O FUTURO primeiro-ministro nasceu em 1955 e estudou Direito, mas tem um doutoramento em Economia. Há quem lhe chame “o novo cérebro da macroeconomia”. O sucessor de Wen Jiabao é o “protegido” de Hu Jintao. A relação com o actual Presidente começou na década de 1980, na ala jovem do Partido Comunista Chinês. Foi por proposta de Hu Jintao que Li Keqiang entrou no Comité Permanente do Politburo.

Visto como um homem sensível e tolerante, não agrada a algumas facções – sobretudo aos mais conservadores –, mas os analistas dizem que não é um homem de rupturas, sendo, portanto, um adepto dos consensos. Li Keqiang tem uma história familiar diferente da de Xi Jinping.

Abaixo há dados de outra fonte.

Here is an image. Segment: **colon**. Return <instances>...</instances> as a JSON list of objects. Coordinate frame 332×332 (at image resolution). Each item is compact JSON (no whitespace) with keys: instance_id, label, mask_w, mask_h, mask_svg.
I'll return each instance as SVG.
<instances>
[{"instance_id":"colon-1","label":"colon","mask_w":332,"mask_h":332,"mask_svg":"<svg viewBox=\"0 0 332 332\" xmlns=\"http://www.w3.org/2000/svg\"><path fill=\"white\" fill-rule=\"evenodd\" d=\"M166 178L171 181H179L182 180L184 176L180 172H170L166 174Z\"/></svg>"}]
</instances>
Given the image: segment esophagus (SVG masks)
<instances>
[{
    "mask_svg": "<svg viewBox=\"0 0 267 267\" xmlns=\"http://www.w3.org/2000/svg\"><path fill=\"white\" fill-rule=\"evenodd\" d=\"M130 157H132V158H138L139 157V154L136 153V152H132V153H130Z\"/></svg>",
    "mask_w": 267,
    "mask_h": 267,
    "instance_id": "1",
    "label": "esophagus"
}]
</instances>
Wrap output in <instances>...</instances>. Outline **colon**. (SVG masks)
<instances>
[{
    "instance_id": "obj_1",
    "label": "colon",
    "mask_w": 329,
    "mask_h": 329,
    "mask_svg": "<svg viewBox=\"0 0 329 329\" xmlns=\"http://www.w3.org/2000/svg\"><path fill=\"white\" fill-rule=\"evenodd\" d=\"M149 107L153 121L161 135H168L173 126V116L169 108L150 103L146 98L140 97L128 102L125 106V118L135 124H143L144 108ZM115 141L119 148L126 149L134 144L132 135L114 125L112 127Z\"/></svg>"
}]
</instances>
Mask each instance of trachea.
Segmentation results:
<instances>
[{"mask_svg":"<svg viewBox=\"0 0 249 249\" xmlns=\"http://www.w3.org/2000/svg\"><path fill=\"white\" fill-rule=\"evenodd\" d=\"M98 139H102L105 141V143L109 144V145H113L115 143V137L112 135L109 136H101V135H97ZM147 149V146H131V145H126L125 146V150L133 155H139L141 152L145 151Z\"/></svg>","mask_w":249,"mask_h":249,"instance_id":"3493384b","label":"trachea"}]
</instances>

Natural de Anhui, província pobre no centro da China, é filho de gente humilde: o pai era apenas um funcionário da administração local, que teve, porém, o rasgo de, em plena Revolução Cultural, arranjar para o filho um professor que, clandestinamente, lhe ensinou o gosto pela arte e pela literatura. O futuro primeiro-ministro não escapou à vida nas comunas – foi enviado para uma das mais miseráveis da província. Ainda assim, nos quatro anos que lá esteve, continuou a estudar. Em 1978, na nova era de Deng Xiaoping, Li Keqiang inscreveu-se na Juventude Comunista e recuperou o tempo perdido: foi para a faculdade. Em 1982, estava formado, o que faz dele um dos primeiros juristas da história do pós-maoismo.

Quanto ao percurso dentro do Partido, Li Keqiang encontrou resistências durante a ascensão ao poder. Chegou a ser conhecido por “ave de mau agouro” porque, quando era governador em Henan, em 1999, o mandato foi manchado por uma série de catástrofes naturais. Acabou por ser transferido para Liaoning mas, dois meses, depois uma explosão numa mina na província fez mais de 200 mortos. Mas o maior desaire político de Li Keqiang aconteceu em Henan, onde foi governador. Quando tomou posse, encontrou uma província devastada pela sida. Milhares de camponeses vendiam sangue a estruturas ligadas ao partido, que recolhia plasma para revender a multinacionais. As associações de voluntários que estiveram no local acusam Li Keqiang de não ter culpabilizado os responsáveis pela tragédia e de se ter limitado a garantir fundos para os tratamentos. Vice-primeiro ministro executivo desde 2008, Li Keqiang é membro do comité central do Partido Comunista Chinês.